We are interested in developing microfluidic biochips that are capable of detecting and diagnosing cancer. So the way it works is this microfluidic biochip actually comprises a unique arrangement of microfluidic channels where if we route blood through this chip we are able to actually separate the cancer cells from the blood cells of cancer patients.

How do you differentiate cancer cells form normal cells?

Basically when a person contracts cancer, if the cancer becomes malignant the cancer cells are capable of spreading from a primary tumour to another part of the body. When these cancer cells spread they are able to spread through the bloodstream. So what we are trying to do is to be able to take blood from the patients and then route it through this microfluidic chip to separate the cancer cells from the blood of the cancer patient. The way it works is this, if there are cancer cells in blood typically the cancer cells are much larger or stiffer than the blood cells so we specially make an arrangement on the microfluidic chip such that when the blood is moving through these microfluidic channels the larger and stiffer cancer cells are able to separate from the smaller and more deformable blood cells. That’s how we are able to separate the cancer cells from the blood cells.

Is this technique on the market?

Currently we actually have already commercialised this technology through a university spin-off company called Clearbridge Biomedics. Actually we are undergoing tests in various cancer centres and hospitals in the US, UK and Japan as well as Korea and soon in China.

What will be the future developments in the field?

If we are able to detect cancer cells from the blood of patients this is what we call a liquid biopsy and is actually a much less painful and less invasive way of collecting cancer cells from patients instead of doing it through tumour biopsies which is, of course, much more painful, more invasive, you cannot do it frequently.

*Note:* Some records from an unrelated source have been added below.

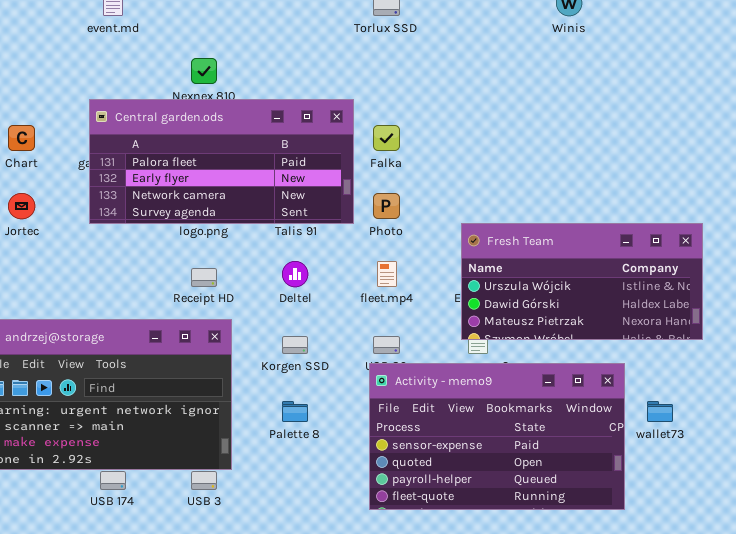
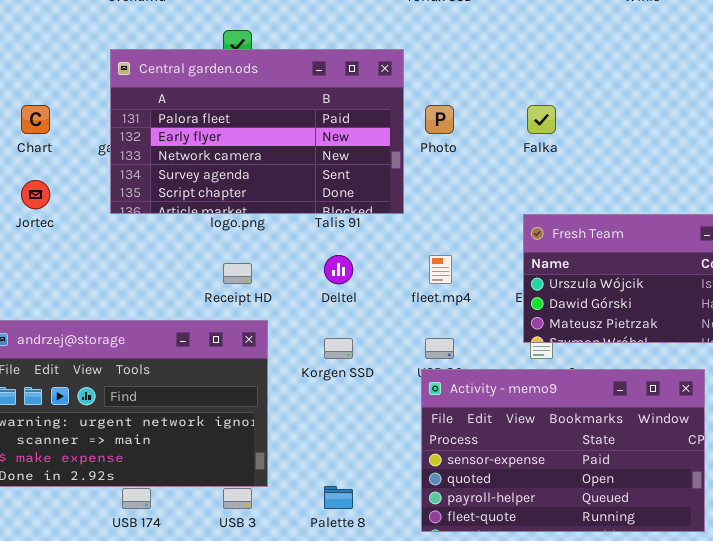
Central garden.ods: [89,99,354,224] -> [110,49,404,214], resized
Falka: [373,125,400,151] -> [527,105,556,134], moved
Photo: [373,193,400,219] -> [425,105,454,134], moved
Palette 8: [282,401,308,422] -> [324,486,353,509], moved

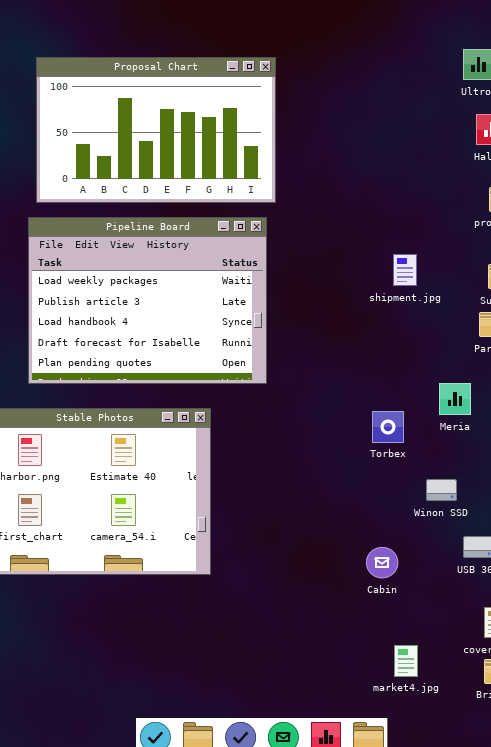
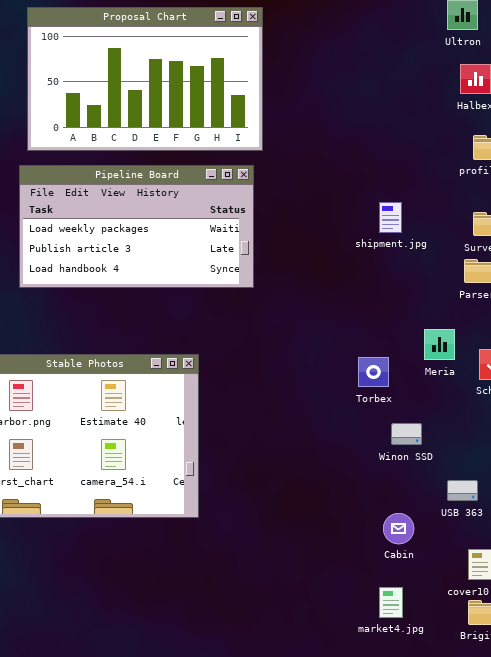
Pipeline Board: [28,217,267,384] -> [19,165,254,288], resized
Winon SSD: [426,479,457,501] -> [391,423,422,445], moved
Cabin: [366,547,398,578] -> [383,513,414,544], moved

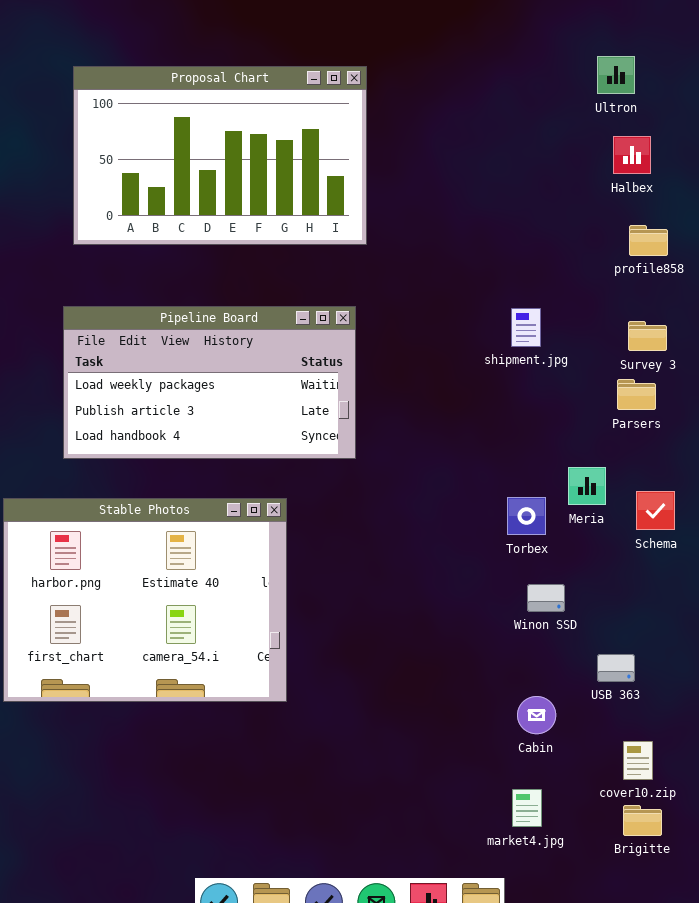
Pipeline Board: [19,165,254,288] -> [63,306,356,459], moved
Torbex: [358,357,389,387] -> [507,497,546,535], moved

So it has many uses, for example one potential application is in terms of early cancer detection. If we are able to detect CTCs even before the tumour is detectable then that’s one way we can better detect cancer from patients at a very early stage. The next is from just counting the number of CTCs and research has shown that the number of CTCs do correlate with cancer stage. So if you, for example, collect a small number, less than ten, say, per ml of blood compared to, say, hundreds per ml of blood, we are able to determine whether patients are at the early or late stage of cancer.

I think that the third is in terms of providing a way of monitoring cancer treatment. So again, if a patient before going to chemotherapy has a hundred CTCs in 1ml of blood and as the patient undergoes chemotherapy treatment and we collect cancer cells from the blood every two weeks or every month and the number starts to drop from a hundred to fifty to twenty to ten then we know the patients are responding well. So that’s one way for us to also monitor cancer treatment.

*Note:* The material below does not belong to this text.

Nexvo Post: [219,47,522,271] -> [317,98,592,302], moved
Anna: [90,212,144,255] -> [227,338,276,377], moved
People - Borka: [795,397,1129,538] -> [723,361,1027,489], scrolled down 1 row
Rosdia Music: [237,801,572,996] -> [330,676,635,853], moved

The fourth, which is actually of great interest to clinicians, is in terms of being able to capture these cancer cells and then to do a genetic sequencing to look at any specific mutation in these cells. So if we do find any druggable mutations then we can actually be able to administer the right drug to the right patient and also at the right time. So this will actually contribute to what we call personalised treatment of patients.

The last one is actually in terms of post cancer monitoring. So again when the person has gone into remission and the first five years are very important, perhaps a few months, every six months or a year, we can do a blood test, we see if there any cancer cells in the blood. If there are then that may be an indication of a relapse and we can actually advise the patients to go for further tests to see if that’s the case.

Are you developing other technologies in your lab?

We are now developing other types of microfluidic chip to be able to perform single cell analysis. There is a way when we go into that, it’s because when we collect cancer cells from patients we found that they are extremely heterogeneous. So some cells are more epithelial type, some are more mesenchymal. Some cells are undergoing what we call EMT or epithelial mesenchyme transition and there are some that maybe actually cancer stem cells. So what we are trying to do now is to develop some other technologies for us to be able to collect those cells and then to perform analysis of each of these cells to see what cells these are. The reason why we are going to do that is because if you look at metastasis not all the cells can successfully metastasise to another part of the body. In fact, research has shown that it could be less than 1% or even much less than that. So it means that some cells, some cancer cells, matter more than others. So what we hope to do through this technology is to be able to better diagnose all these cancer cells and see which are the important ones that we need to target.

What does the future hold?

My hope is that someday these technologies that we develop in our lab will be used in every hospital and clinic around the world because I truly believe in liquid biopsies, that means detecting, collecting and analysing these cancer cells from blood. Of course clinicians are still much more familiar with tumour biopsies. We can do both liquid biopsies in conjunction with tumour biopsies to better diagnose the patients and also to perform what we call real time feedback of the cancer patients’ data through using this technology.